Thursday, June 12, 2008


My Africa posts are getting rather drawn-out, so I am going to cover a lot in this one.

When we weren't doing wedding-related activities, we were becoming acquainted with various aspects of Nate's life in Kinshasa, as well as the people that are special to him.

Since my mom is interested in children and art, and had left some art supplies there from a previous trip, we hosted a little art class for the children of some of Nate's co-workers.

Once again it reminded me of my short-term trips to Russia, where we had also done art with children. At the beginning we didn't even have an interpreter, so my mom was using her French and I was using mine. I could basically say the names of the colors and ask the kids which paper or ink they wanted.

In the beginning, the kids were shy and hesitant to begin making something. By the end they were enthusiastic and creating chaos!
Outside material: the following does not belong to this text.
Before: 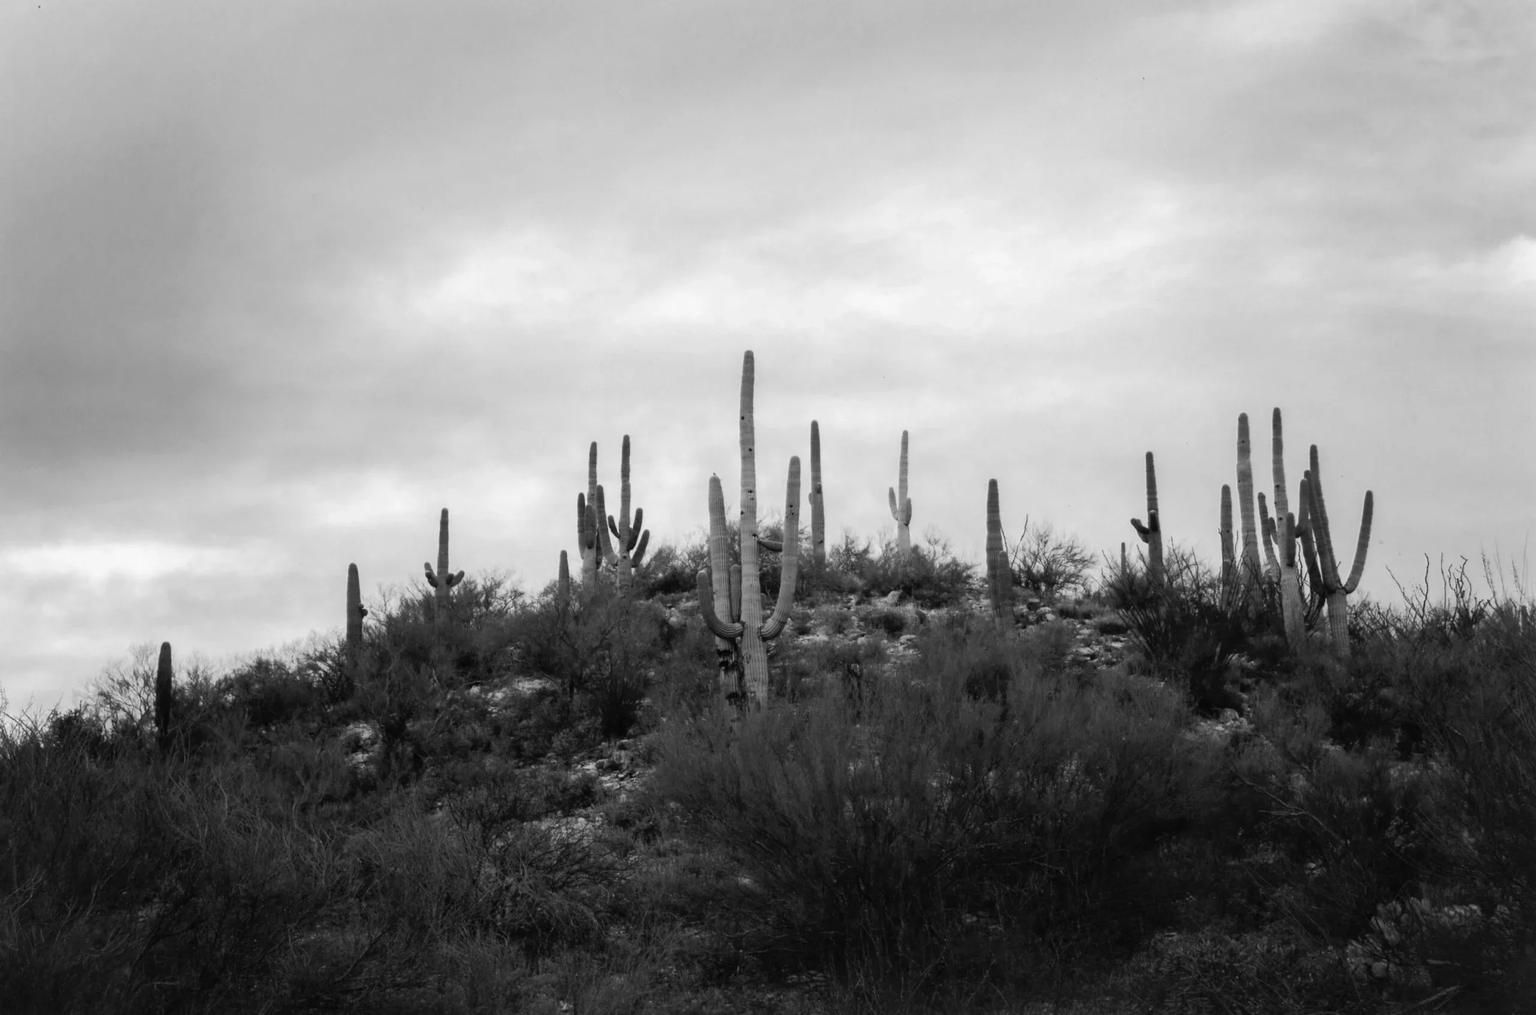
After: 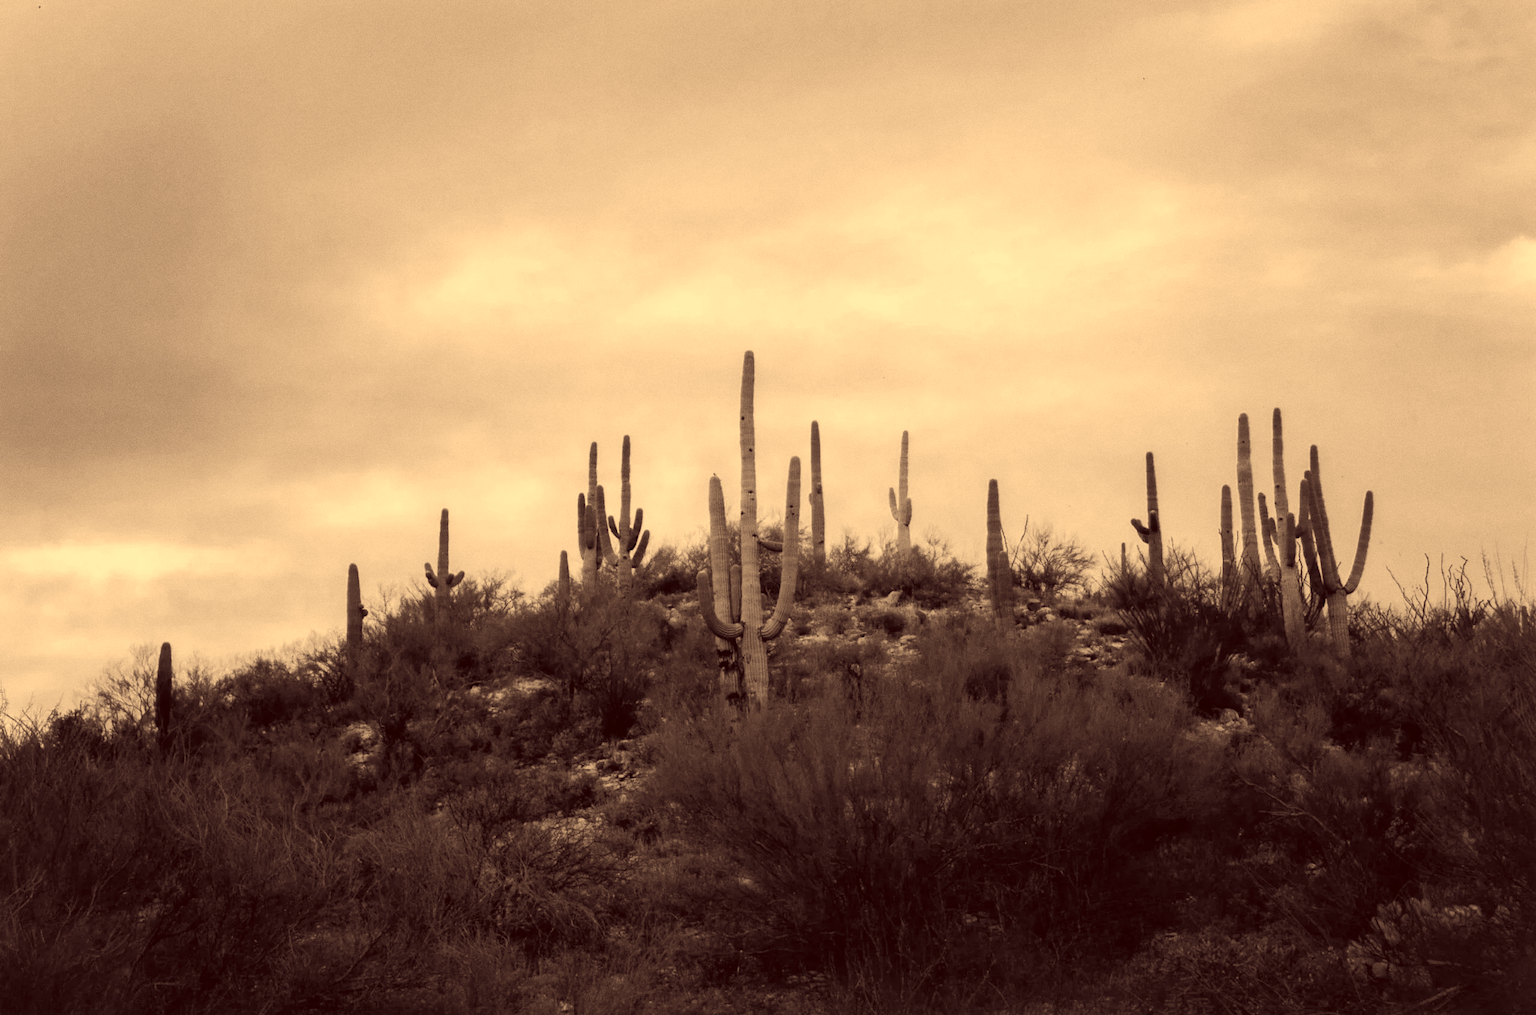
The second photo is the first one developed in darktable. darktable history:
color correction: highlights a* 10.12, highlights b* 39.04, shadows a* 14.62, shadows b* 3.37
grain: coarseness 0.09 ISO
Many different personalities had emerged: some kids were mass-producing small works of art; others were slow and meticulous. Some children had stopped printing and resorted to simply coloring, including drawing portraits for us to keep. Some were eager to please; others were testing the boundaries! Some were proud of their work; others pouted and threw tantrums.
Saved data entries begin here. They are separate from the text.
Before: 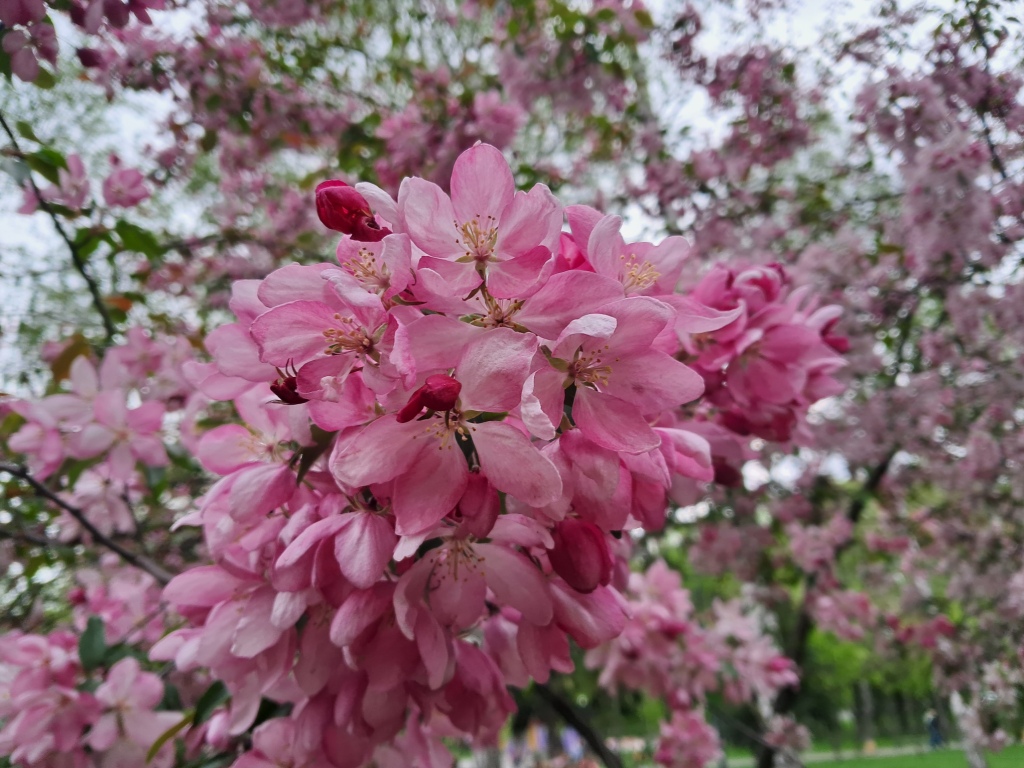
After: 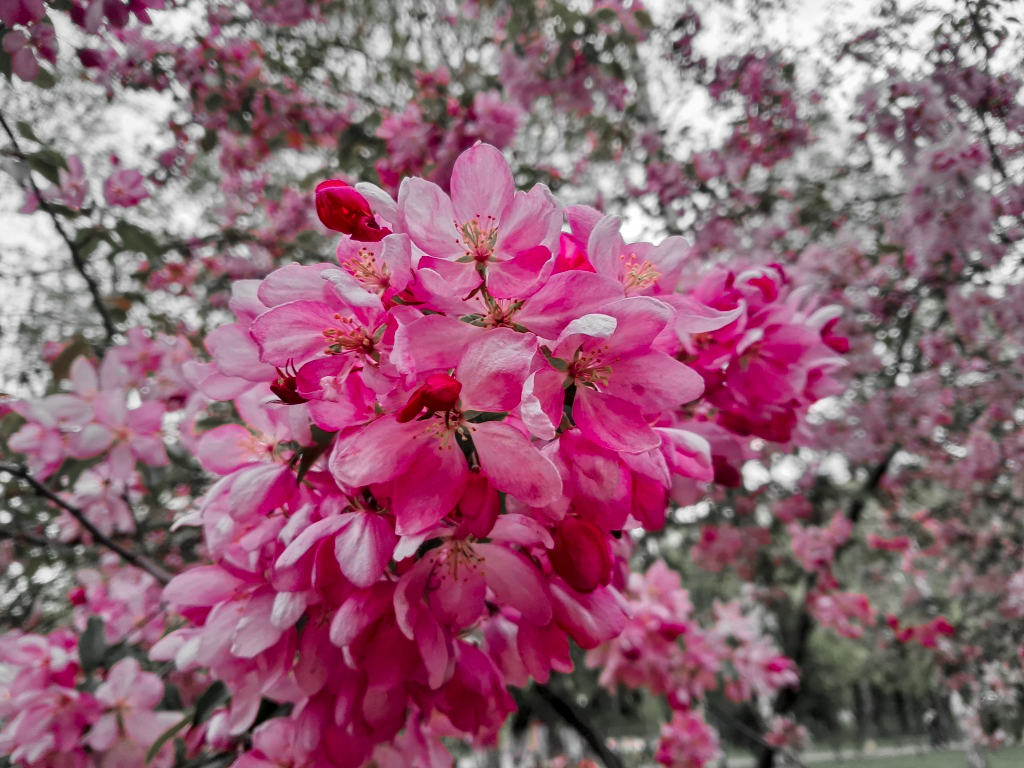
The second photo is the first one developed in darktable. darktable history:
local contrast: on, module defaults
color zones: curves: ch1 [(0, 0.831) (0.08, 0.771) (0.157, 0.268) (0.241, 0.207) (0.562, -0.005) (0.714, -0.013) (0.876, 0.01) (1, 0.831)]
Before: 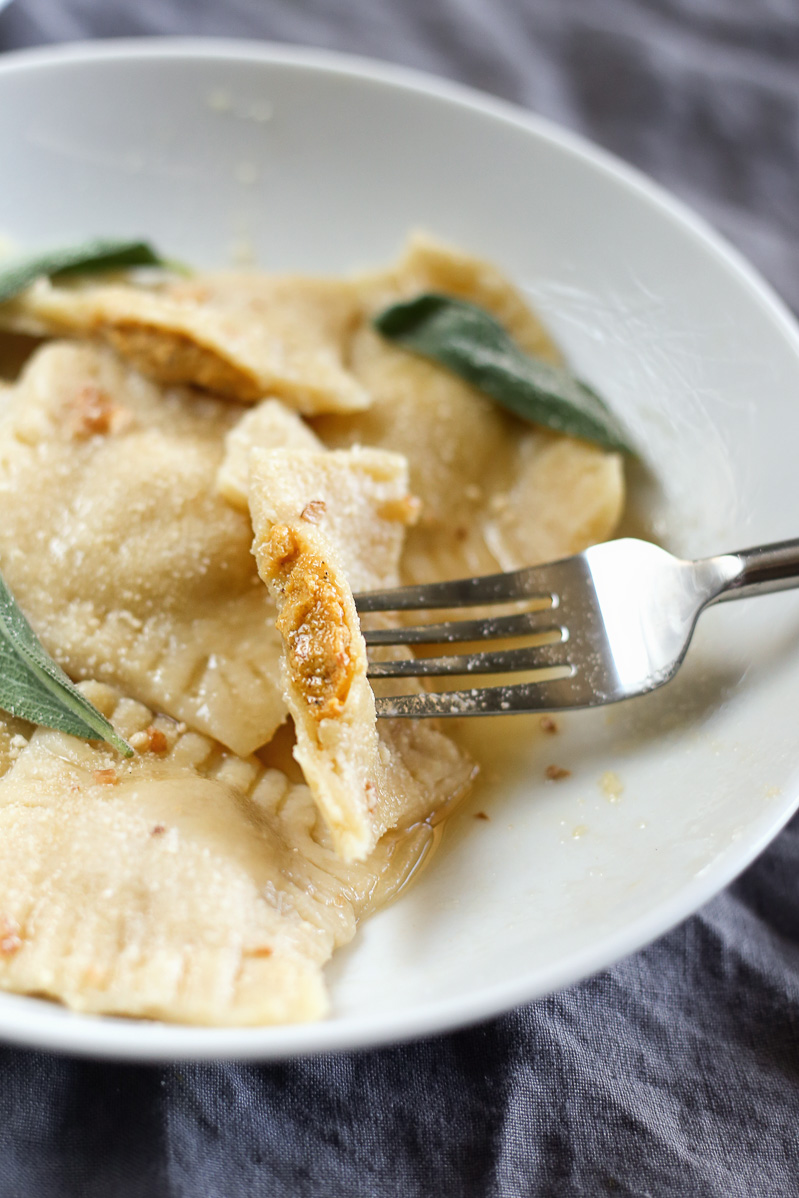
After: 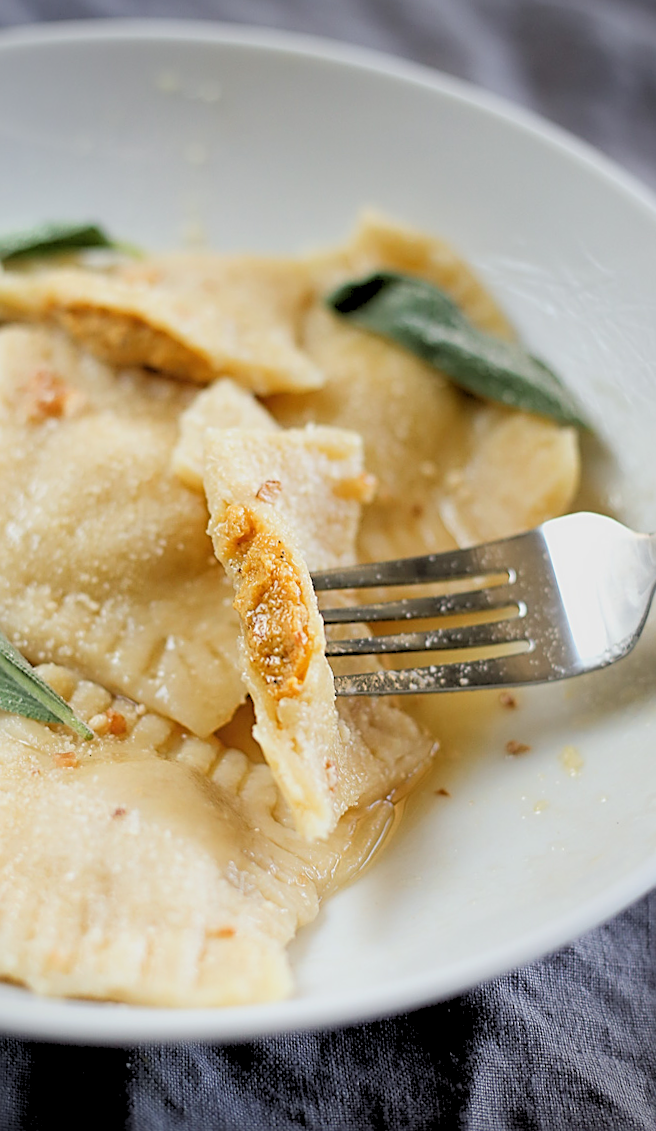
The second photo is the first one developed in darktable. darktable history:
vignetting: saturation 0, unbound false
crop and rotate: angle 1°, left 4.281%, top 0.642%, right 11.383%, bottom 2.486%
sharpen: amount 0.575
rgb levels: preserve colors sum RGB, levels [[0.038, 0.433, 0.934], [0, 0.5, 1], [0, 0.5, 1]]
There was one little girl in the beginning who didn't seem interested at all. For about 3/4 of the lesson she stood in the corner. As all the other kids got started, she continued to stand there, expressionless. Then she went over the pattern table and began to cut. Most kids had cut out one shape, but she had a huge pile of small intricate shapes, which she brought over to me to be printed. As I went over to get something, she followed me and extended a little hand to brush my arm, not wanting to be left alone. Then I realized that she wasn't disinterested at all, just shy! And I felt the love for her that I do for all children, sooner or later.

By the end we were tired, but it was sad to see them go. They were a fun bunch!
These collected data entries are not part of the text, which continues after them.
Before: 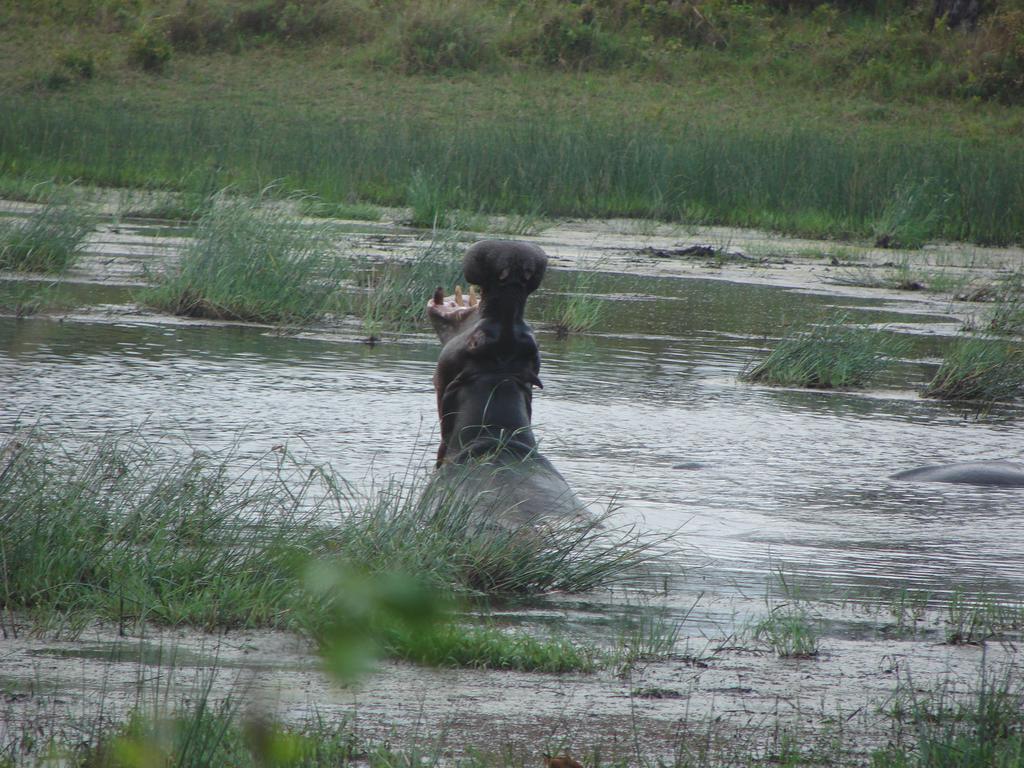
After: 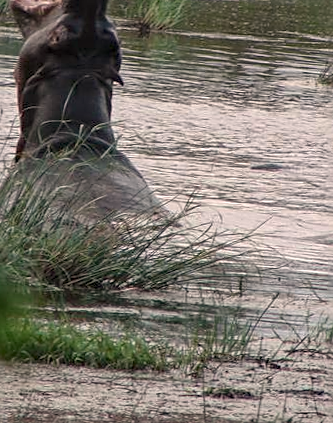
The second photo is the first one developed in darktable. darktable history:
white balance: red 1.127, blue 0.943
crop: left 40.878%, top 39.176%, right 25.993%, bottom 3.081%
tone equalizer: on, module defaults
local contrast: detail 130%
sharpen: on, module defaults
exposure: black level correction 0.001, exposure -0.2 EV, compensate highlight preservation false
rotate and perspective: rotation 1.57°, crop left 0.018, crop right 0.982, crop top 0.039, crop bottom 0.961
haze removal: compatibility mode true, adaptive false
These children hadn't been orphans, but we knew there were orphans in Kinshasa. We met a well-known Congolese artist later in the week who gave a demonstration of his work and expressed his desire for wanting to do art with orphaned children. We were able to leave our extra supplies with him.

Then we went to visit the shop where some of his work was sold. The store was set up by missionaries so that the artists could sell their work in a fair-trade environment.

We also met some co-workers of Nate's, at the various wedding events and also throughout the week. One day a few ladies came to meet us in the hotel. They had met my mom during her previous trip and were excited to meet the rest of us. They had made clothes for all of us. I gave them each matrioshka dolls and it was fun watching them open them and shriek over the progressively smaller dolls inside.

We spent some more time with Hortense's family as well. By now it was more relaxed. My mom presented Hortense and Nate with a hand-made guest book for the wedding reception. She had made a box for the book which included photos of both hometowns, each of them in childhood, and finally photos of them together. Hortense's family was touched and enjoyed looking at it.

To be continued...


  1. You have the most fascinating family! What does your brother do in Kinshasha?

    Where does your mother live? I see she must be an artist, too! I thought the artist was your sister! Both of them?

    I'd love to see close-up pictures of that guest book and the box - it looks amazing.

  2. Annie, my family is from Massachusetts. My mother is an artist and a few of us are into art too, but different forms. My sister studied Graphic Design and likes printing; I minored in Studio Art and like drawing.

    I wish my mom would display her work online so more people could see it! She makes a lot of personalized, one-of-a-kind items.

  3. Well, now that you've satisfied my curiosity there.... Who are the Russians in your life? I think I got the idea that someone adopted. Your parents? But then I didn't see them (I don't think....) in the wedding photos.

  4. Masha is M.I.A. and Nastia has a one-year-old whom she didn't feel safe bringing to the Congo. At one point I did a series on family members, so there should be descriptions somewhere. I need to go back and add more labels so it's easier to navigate.

  5. I'll go back and look. I really think everyone should do that. The problem is the blogger tends to make it difficult to go "backwards" least I don't find a way to go all the way back to the beginning of someone's blog that easily. I'll head back to check it out. I'm sure that people have the same problem with mine, if they just come in on it.... Who the heck ARE these people? The thing is that everything you write about is so interesting, that your posts can stand alone.